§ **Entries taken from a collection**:
*-*-*

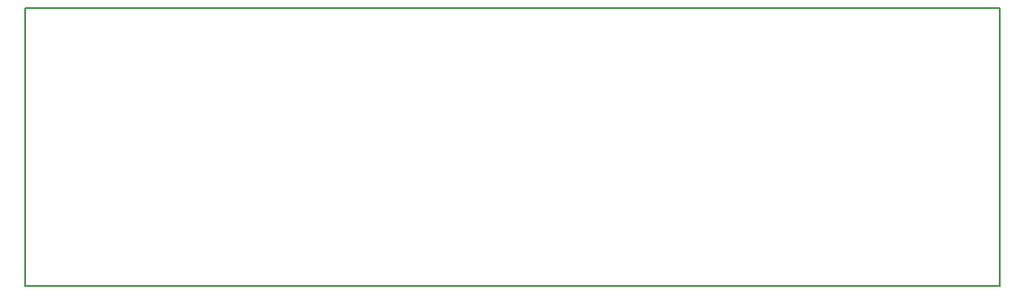
<source format=gbr>
G04 #@! TF.FileFunction,Profile,NP*
%FSLAX46Y46*%
G04 Gerber Fmt 4.6, Leading zero omitted, Abs format (unit mm)*
G04 Created by KiCad (PCBNEW 4.0.5+dfsg1-4) date Mon Sep 10 20:32:53 2018*
%MOMM*%
%LPD*%
G01*
G04 APERTURE LIST*
%ADD10C,0.100000*%
%ADD11C,0.150000*%
G04 APERTURE END LIST*
D10*
D11*
X32766000Y-21082000D02*
X124587000Y-21082000D01*
X124587000Y-47371000D02*
X124587000Y-21082000D01*
X32766000Y-47371000D02*
X124587000Y-47371000D01*
X32766000Y-47244000D02*
X32766000Y-47371000D01*
X32766000Y-21082000D02*
X32766000Y-47244000D01*
M02*

</source>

*-*-*

§ **YOUR OBJECTIVE**: The answer must be an exact reproduction of the records, with every picture left out.

§ **ANSWER TO THIS EXERCISE**:
<source format=gbr>
G04 #@! TF.FileFunction,Profile,NP*
%FSLAX46Y46*%
G04 Gerber Fmt 4.6, Leading zero omitted, Abs format (unit mm)*
G04 Created by KiCad (PCBNEW 4.0.5+dfsg1-4) date Mon Sep 10 20:32:53 2018*
%MOMM*%
%LPD*%
G01*
G04 APERTURE LIST*
%ADD10C,0.100000*%
%ADD11C,0.150000*%
G04 APERTURE END LIST*
D10*
D11*
X32766000Y-21082000D02*
X124587000Y-21082000D01*
X124587000Y-47371000D02*
X124587000Y-21082000D01*
X32766000Y-47371000D02*
X124587000Y-47371000D01*
X32766000Y-47244000D02*
X32766000Y-47371000D01*
X32766000Y-21082000D02*
X32766000Y-47244000D01*
M02*

</source>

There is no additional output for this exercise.